▶ [REQUIRED ACTION]:
Exactly as written, print out each entry in the data, with no pictures.

▶ [MATERIAL SHOWN]:
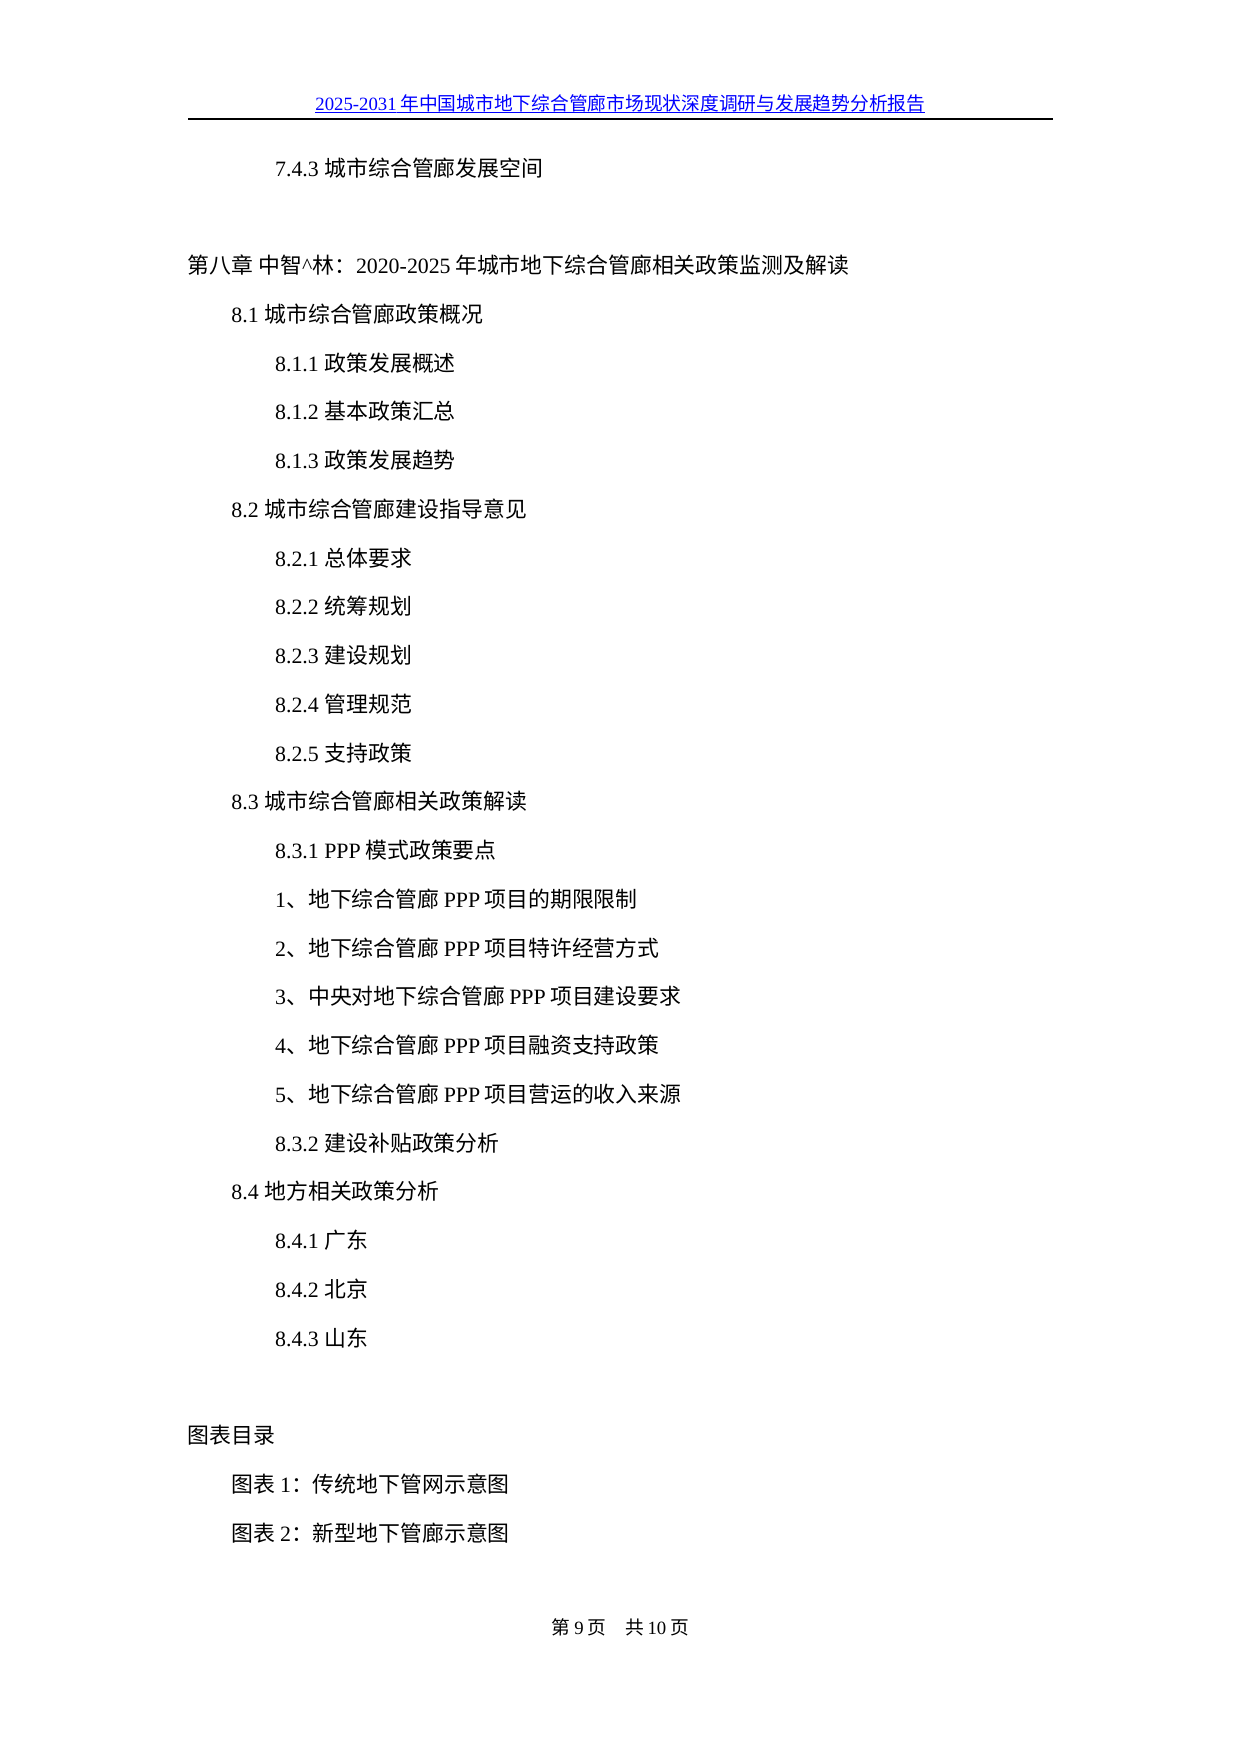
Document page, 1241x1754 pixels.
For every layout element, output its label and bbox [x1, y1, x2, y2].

text [187, 150, 1053, 1548]
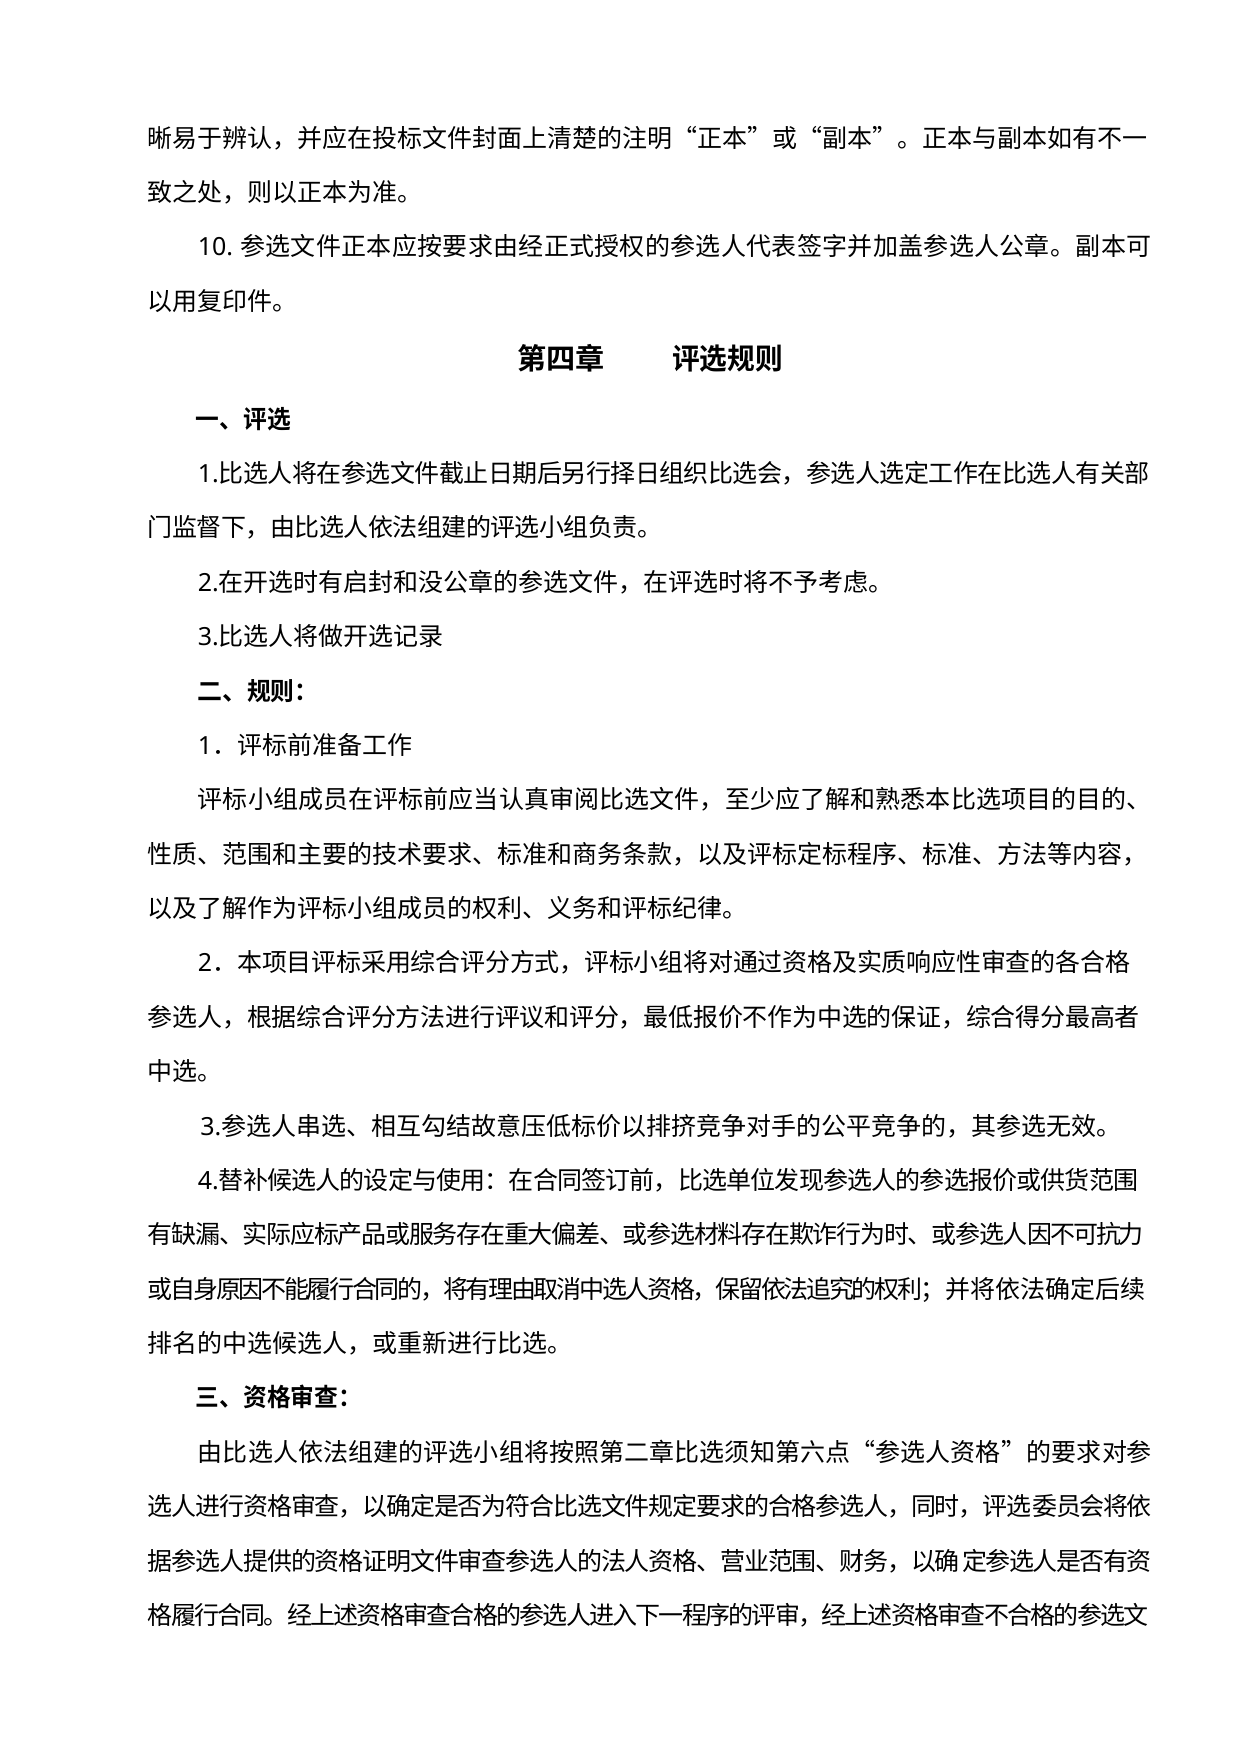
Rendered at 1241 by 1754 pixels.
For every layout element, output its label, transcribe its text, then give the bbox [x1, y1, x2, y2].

text 1.比选人将在参选文件截止日期后另行择日组织比选会，参选人选定工作在比选人有关部门监督下，由比选人依法组建的评选小组负责。 [148, 453, 1152, 544]
text 3.参选人串选、相互勾结故意压低标价以排挤竞争对手的公平竞争的，其参选无效。 [148, 1106, 1152, 1142]
text 1．评标前准备工作 [148, 725, 1152, 762]
text 2.在开选时有启封和没公章的参选文件，在评选时将不予考虑。 [148, 562, 1152, 598]
subtitle 第四章 评选规则 [148, 336, 1152, 378]
text 2．本项目评标采用综合评分方式，评标小组将对通过资格及实质响应性审查的各合格参选人，根据综合评分方法进行评议和评分，最低报价不作为中选的保证，综合得分最高者中选。 [148, 943, 1152, 1088]
text 10. 参选文件正本应按要求由经正式授权的参选人代表签字并加盖参选人公章。副本可以用复印件。 [148, 227, 1152, 317]
subtitle 三、资格审查： [148, 1378, 1152, 1414]
text 二、规则： [148, 671, 1152, 707]
subtitle 一、评选 [148, 399, 1152, 435]
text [148, 118, 1152, 209]
text 3.比选人将做开选记录 [148, 617, 1152, 653]
text 评标小组成员在评标前应当认真审阅比选文件，至少应了解和熟悉本比选项目的目的、性质、范围和主要的技术要求、标准和商务条款，以及评标定标程序、标准、方法等内容，以及了解作为评标小组成员的权利、义务和评标纪律。 [148, 780, 1152, 925]
text 4.替补候选人的设定与使用：在合同签订前，比选单位发现参选人的参选报价或供货范围有缺漏、实际应标产品或服务存在重大偏差、或参选材料存在欺诈行为时、或参选人因不可抗力或自身原因不能履行合同的，将有理由取消中选人资格，保留依法追究的权利；并将依法确定后续排名的中选候选人，或重新进行比选。 [148, 1160, 1152, 1360]
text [148, 1432, 1152, 1632]
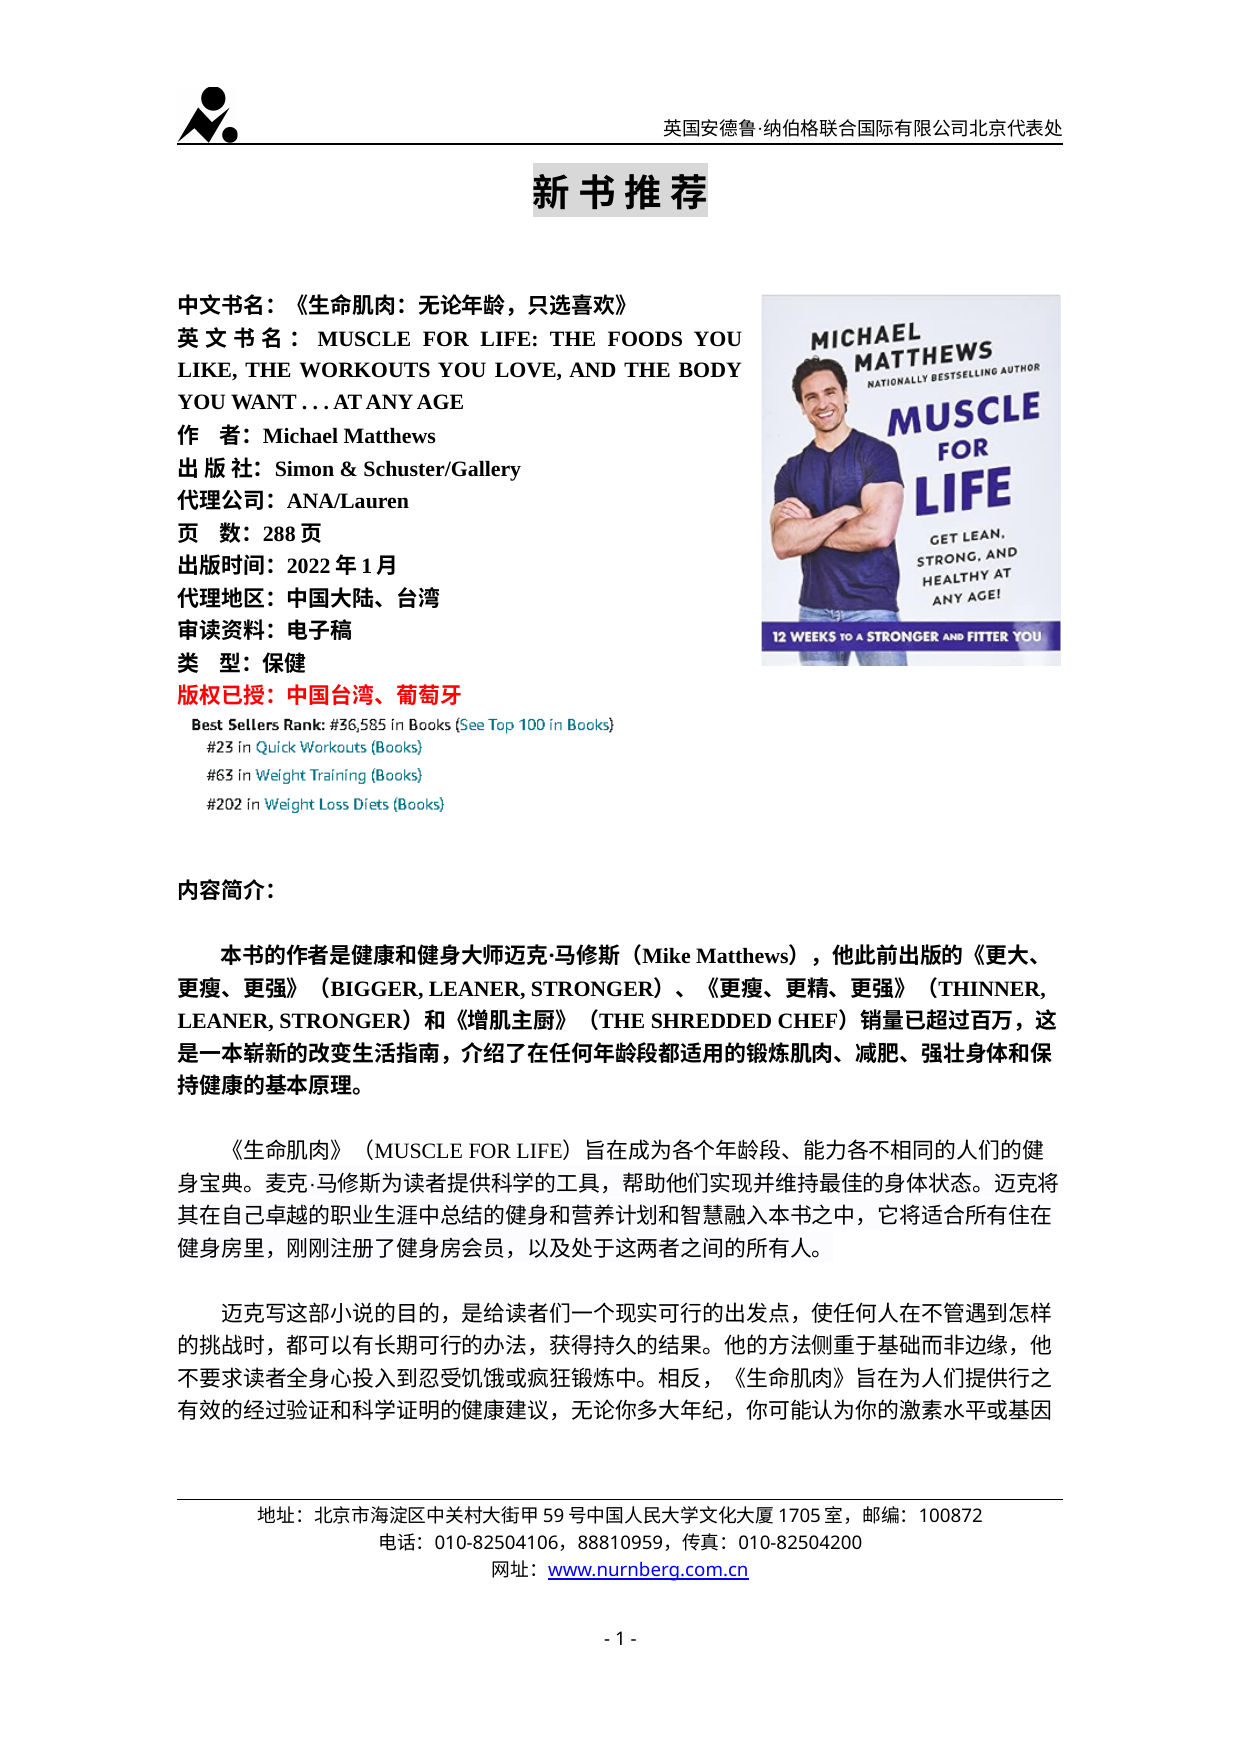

▶ [SOLUTION TO THIS EXERCISE]:
Document page, 1241x1754 pixels.
For every layout element, output its label and bbox [x1, y1, x2, y2].

text [187, 150, 1053, 1548]
Rendered at 1241 by 1754 pixels.
For every layout element, output its label, transcribe its text, then give the bbox [x1, y1, x2, y2].

text 1.比选人将在参选文件截止日期后另行择日组织比选会，参选人选定工作在比选人有关部门监督下，由比选人依法组建的评选小组负责。 [148, 453, 1152, 544]
text 3.参选人串选、相互勾结故意压低标价以排挤竞争对手的公平竞争的，其参选无效。 [148, 1106, 1152, 1142]
text 1．评标前准备工作 [148, 725, 1152, 762]
text 2.在开选时有启封和没公章的参选文件，在评选时将不予考虑。 [148, 562, 1152, 598]
subtitle 第四章 评选规则 [148, 336, 1152, 378]
text 2．本项目评标采用综合评分方式，评标小组将对通过资格及实质响应性审查的各合格参选人，根据综合评分方法进行评议和评分，最低报价不作为中选的保证，综合得分最高者中选。 [148, 943, 1152, 1088]
text 10. 参选文件正本应按要求由经正式授权的参选人代表签字并加盖参选人公章。副本可以用复印件。 [148, 227, 1152, 317]
subtitle 三、资格审查： [148, 1378, 1152, 1414]
text 二、规则： [148, 671, 1152, 707]
subtitle 一、评选 [148, 399, 1152, 435]
text [148, 118, 1152, 209]
text 3.比选人将做开选记录 [148, 617, 1152, 653]
text 评标小组成员在评标前应当认真审阅比选文件，至少应了解和熟悉本比选项目的目的、性质、范围和主要的技术要求、标准和商务条款，以及评标定标程序、标准、方法等内容，以及了解作为评标小组成员的权利、义务和评标纪律。 [148, 780, 1152, 925]
text 4.替补候选人的设定与使用：在合同签订前，比选单位发现参选人的参选报价或供货范围有缺漏、实际应标产品或服务存在重大偏差、或参选材料存在欺诈行为时、或参选人因不可抗力或自身原因不能履行合同的，将有理由取消中选人资格，保留依法追究的权利；并将依法确定后续排名的中选候选人，或重新进行比选。 [148, 1160, 1152, 1360]
text [148, 1432, 1152, 1632]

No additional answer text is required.